A new study by the Centers for Disease Control and Prevention has just been released that shows that the number of people living in America with HIV or AIDS is higher than was originally thought.
The study was released just ahead of a massive international AIDS conference being held in Mexico City.
Not all is bad news however, as although there is an influx of AIDS cases by nearly a quarter million people since numbers were last comprised, the number of yearly cases being reported is significantly less each year.
There are new methods of identifying HIV/AIDS cases, a fact that researchers say maybe to blame for the increase of cases actually being reported.
There is currently no cure for the AIDS virus, but despite this fact, new drugs have been developed which greatly enhance the lives of people living with the virus.

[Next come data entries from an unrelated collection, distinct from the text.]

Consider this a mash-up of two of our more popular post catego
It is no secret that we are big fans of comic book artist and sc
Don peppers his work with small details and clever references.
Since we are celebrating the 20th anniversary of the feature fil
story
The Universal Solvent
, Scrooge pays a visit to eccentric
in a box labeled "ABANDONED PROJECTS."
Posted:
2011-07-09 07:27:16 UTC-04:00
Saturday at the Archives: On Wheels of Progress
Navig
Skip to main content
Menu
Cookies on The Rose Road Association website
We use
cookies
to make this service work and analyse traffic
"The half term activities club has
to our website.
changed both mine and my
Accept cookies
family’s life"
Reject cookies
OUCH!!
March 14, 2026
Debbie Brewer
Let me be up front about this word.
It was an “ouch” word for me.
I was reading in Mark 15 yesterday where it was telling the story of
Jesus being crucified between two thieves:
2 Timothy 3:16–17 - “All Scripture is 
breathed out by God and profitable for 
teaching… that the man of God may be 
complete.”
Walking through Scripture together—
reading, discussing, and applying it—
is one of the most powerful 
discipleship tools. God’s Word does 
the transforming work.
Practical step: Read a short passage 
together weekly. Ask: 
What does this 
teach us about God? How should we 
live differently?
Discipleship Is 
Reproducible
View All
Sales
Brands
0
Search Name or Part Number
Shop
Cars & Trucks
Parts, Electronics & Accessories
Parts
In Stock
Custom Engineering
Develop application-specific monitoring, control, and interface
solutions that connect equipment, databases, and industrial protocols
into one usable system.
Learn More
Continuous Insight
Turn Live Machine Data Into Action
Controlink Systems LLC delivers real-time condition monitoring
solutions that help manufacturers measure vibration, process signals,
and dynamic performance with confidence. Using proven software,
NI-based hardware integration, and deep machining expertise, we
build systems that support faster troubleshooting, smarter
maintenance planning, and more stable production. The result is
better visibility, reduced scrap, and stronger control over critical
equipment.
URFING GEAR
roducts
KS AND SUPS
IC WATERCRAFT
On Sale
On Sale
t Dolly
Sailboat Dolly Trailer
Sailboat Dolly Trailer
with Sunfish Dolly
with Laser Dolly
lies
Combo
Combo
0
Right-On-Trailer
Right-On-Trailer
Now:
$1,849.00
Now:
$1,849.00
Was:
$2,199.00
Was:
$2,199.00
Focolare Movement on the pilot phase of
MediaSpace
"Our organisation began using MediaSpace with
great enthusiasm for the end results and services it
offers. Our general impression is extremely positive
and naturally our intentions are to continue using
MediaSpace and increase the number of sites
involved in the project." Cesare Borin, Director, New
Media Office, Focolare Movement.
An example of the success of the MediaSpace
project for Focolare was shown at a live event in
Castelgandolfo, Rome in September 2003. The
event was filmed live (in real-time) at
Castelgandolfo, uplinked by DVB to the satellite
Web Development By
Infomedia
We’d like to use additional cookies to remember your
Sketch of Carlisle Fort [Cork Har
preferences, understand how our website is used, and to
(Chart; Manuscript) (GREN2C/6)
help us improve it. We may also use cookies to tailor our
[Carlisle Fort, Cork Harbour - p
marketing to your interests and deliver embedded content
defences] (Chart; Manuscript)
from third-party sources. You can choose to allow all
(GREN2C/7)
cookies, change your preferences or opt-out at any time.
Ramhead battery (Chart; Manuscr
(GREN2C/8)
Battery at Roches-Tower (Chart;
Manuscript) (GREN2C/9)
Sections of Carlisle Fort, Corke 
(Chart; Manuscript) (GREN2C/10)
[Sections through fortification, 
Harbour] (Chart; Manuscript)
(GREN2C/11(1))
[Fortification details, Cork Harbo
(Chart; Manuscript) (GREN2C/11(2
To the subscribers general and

“Over 95 percent of people living with HIV are not transmitting to someone else in a given year,” said David R. Holtgrave, an expert on AIDS prevention at the Bloomberg School of Public Health at Johns Hopkins University. “What that says is the transmission rate has been kept very low by prevention efforts.”
“These data corroborate what many of us suspected — that the epidemic is worse than we thought. However, it doesn’t seem to be getting worse,” said Jennifer Kates, director of HIV policy at the Kaiser Family Foundation in Washington.
Each year, the CDC spends more than 750 million dollars on HIV prevention programs.